It started with weakness in her left leg and pain in her lower back. Then, there were rashes “that felt like little sewing needles” stabbing her.
“It was difficult to walk for a couple of days — the nerve pain was pretty bad,” said Lorena Rosati, who works for CTV News. “It was in my back and then travelled down my leg as well, so sitting all day was extremely uncomfortable and I had some trouble sleeping at night.”
When Rosati, 36, visited her doctor, she was shocked to learn that she had shingles.
“I actually started laughing at first because I couldn’t believe that it would be shingles,” she said. “You don’t usually hear about a younger person having shingles, so that was quite surprising.”
While Rosati is now better, she is one of as many as 130,000 Canadians who develop shingles each year in Canada. Both Canadian researchers and the U.S. Centers for Disease Control have noticed that the number of shingles cases has been increasing steadily among adults for years, but no one is quite sure why.
Anyone who has ever had chickenpox is at risk of shingles. That’s because even after chickenpox clears up, the virus that causes it (the varicella-zoster virus) doesn’t leave the body but instead goes dormant until the body’s natural immunity wears off.
That virus can reactivate as shingles, which typically presents as a painful rash. The rash is usually in a stripe on the trunk of the body, but it can also show in patches elsewhere on the body, and rarely in the eye.
Why the virus reactivates in some and not others is a mystery. It’s clear the risk increases with age, but younger people can develop the illness, sometimes because of conditions that weaken the immune system, or intense stress.

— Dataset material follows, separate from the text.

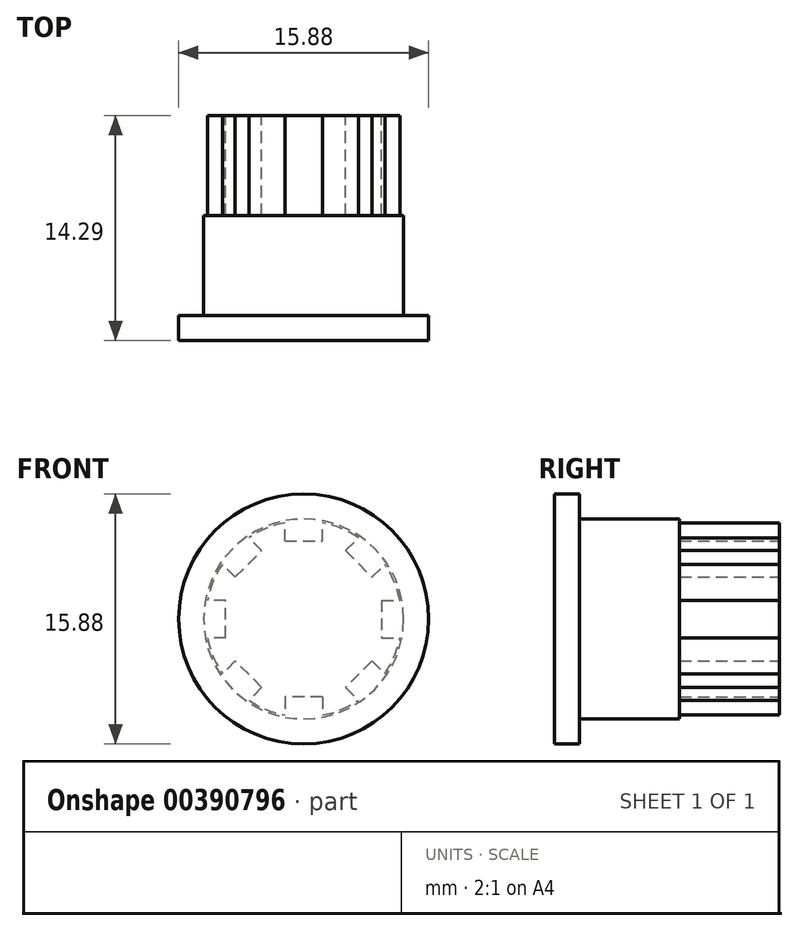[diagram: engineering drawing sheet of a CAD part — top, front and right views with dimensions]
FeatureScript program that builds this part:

Because shingles is not thought of as a disease that younger people get, they often don’t recognize its symptoms. They might think they’re coming down with the flu or think they strained a chest muscle, when in fact they are in the early stages of the illness.
Getting a diagnosis early is important, says infectious diseases expert Dr. Lynora Saxinger from the University of Alberta Hospital.

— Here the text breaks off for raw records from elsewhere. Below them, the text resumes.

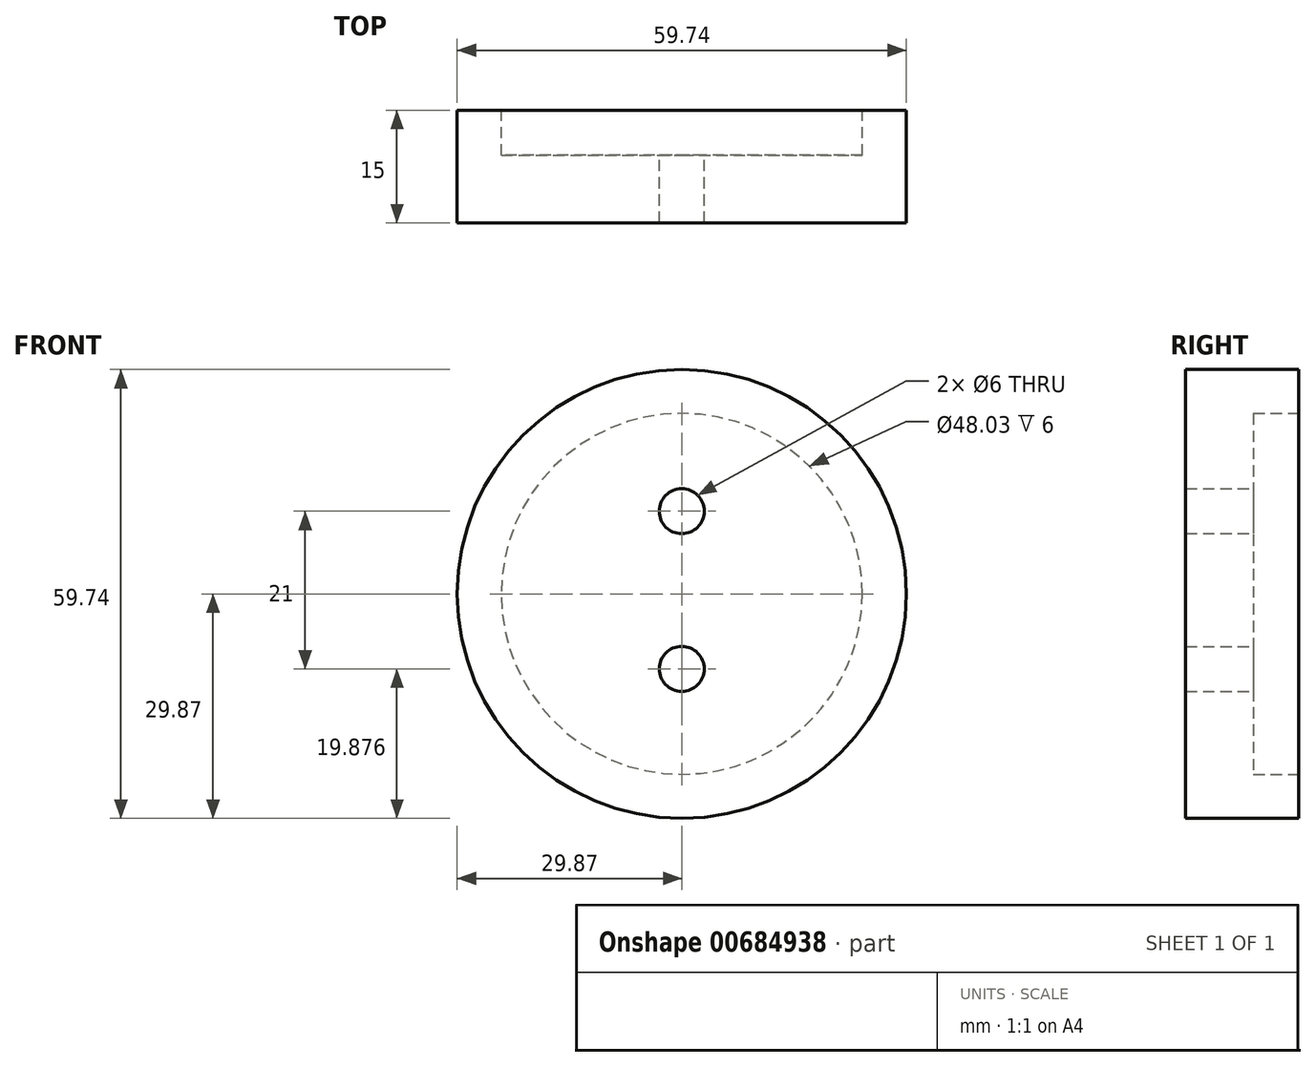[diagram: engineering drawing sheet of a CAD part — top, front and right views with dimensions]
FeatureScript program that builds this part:
annotation { "Feature Type Name" : "Feature", "Feature Type Description" : "" }
export const myFeature = defineFeature(function(context is Context, id is Id, definition is map)
    precondition{}
    {
        {
            var Q0;
            Q0=qCreatedBy(makeId("Front.planeOp"),FACE);
            var sketch = newSketch(context, id + "F0", { "sketchPlane" : qUnion([Q0])});
            skCircle(sketch, "E0", {"center": v(0, 0) * mm, "radius": 29.87 * mm});
            skSolve(sketch);
        }
        {
            var Q0;
            Q0 = qSketchRegion(id + "F0", true);
            extrude(context, id + "F1", {"entities" : qUnion([Q0]), "depth" : 15 * mm, "offsetDistance" : 25 * mm});
        }
        {
            var Q0;
            Q0=makeQuery(id+"F1.opExtrude","CAP_FACE",FACE,{"disambiguationData":[OSD([sQuery(id+"F0.wireOp",EDGE,"E0")])],"isStart":true});
            var sketch = newSketch(context, id + "F2", { "sketchPlane" : qUnion([Q0])});
            skCircle(sketch, "E1", {"center": v(0, 0) * mm, "radius": 24.02 * mm});
            skSolve(sketch);
        }
        {
            var Q0;
            Q0 = qSketchRegion(id + "F2", true);
            extrude(context, id + "F3", {"entities" : qUnion([Q0]), "operationType" : NewBodyOperationType.REMOVE, "oppositeDirection" : true, "depth" : 6 * mm, "offsetDistance" : 25 * mm});
        }
        {
            var Q0;
            Q0=makeQuery(id+"F3.boolean.opBoolean","COPY",FACE,{"derivedFrom":makeQuery(id+"F3.opExtrude","CAP_FACE",FACE,{"disambiguationData":[OSD([sQuery(id+"F2.wireOp",EDGE,"E1")])],"isStart":false})});
            var sketch = newSketch(context, id + "F4", { "sketchPlane" : qUnion([Q0])});
            skCircle(sketch, "E2", {"center": v(0, 11) * mm, "radius": 3 * mm});
            skCircle(sketch, "E3", {"center": v(0, -10) * mm, "radius": 3 * mm});
            skSolve(sketch);
        }
        {
            var Q0;
            Q0=makeQuery(id+"F4.imprint","IMPRINT",FACE,{"disambiguationData":[TD([[makeQuery(id+"F4.imprint","IMPRINT",EDGE,{"derivedFrom":sQuery(id+"F4.wireOp",EDGE,"E2")}),1.0]])]});
            var Q1;
            Q1=makeQuery(id+"F4.imprint","IMPRINT",FACE,{"disambiguationData":[TD([[makeQuery(id+"F4.imprint","IMPRINT",EDGE,{"derivedFrom":sQuery(id+"F4.wireOp",EDGE,"E3")}),1.0]])]});
            extrude(context, id + "F5", {"entities" : qUnion([Q0, Q1]), "operationType" : NewBodyOperationType.REMOVE, "oppositeDirection" : true, "depth" : 25 * mm, "offsetDistance" : 25 * mm});
        }
    });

“If you start treatment for it, you can reduce the severity and reduce the risk of going on to a pain syndrome that can sometimes be prolonged,” she told CTV News. “You can actually improve your chances of healing well by getting therapy early.”
The pain syndrome Dr. Saxinger is referring to is called postherpetic neuralgia, or PHN. About 10 to 15 per cent of people who get shingles develop the complication which causes severe pain in the areas where the shingles rash occurred that can extend for weeks or months.
Getting a prescription for antiviral medications can shorten the illness and prevent PHN, Dr. Saxinger said. But another reason to see a doctor is to investigate whether there is an underlying health condition that triggered the shingles in the first place.
“Shingles in a younger person could be a sign of another underlying health condition. So if you get shingles, it might be worth having a check-up to make sure you don’t have another health condition that hasn’t been recognized,” she said.
One other theory that might explain the rising incidence of shingles is that the chickenpox vaccine that most children now receive has reduced the amount of “wild” varicella virus circulating.
Dr. Allison McGeer, an infectious diseases expert at Mount Sinai Hospital in Toronto, says some have postulated that being exposed regularly to the chickenpox virus helps keep up our immunity.
But more recent studies have found that shingles rates were rising before the chickenpox vaccine came into wide use in Canada and the U.S. in the late 2000s, and that rate hasn’t gone up sharply since.
“So what we don’t have is a good sense is how much impact a lack of re-exposure has at a population level,” Dr. McGeer told CTVNews.ca.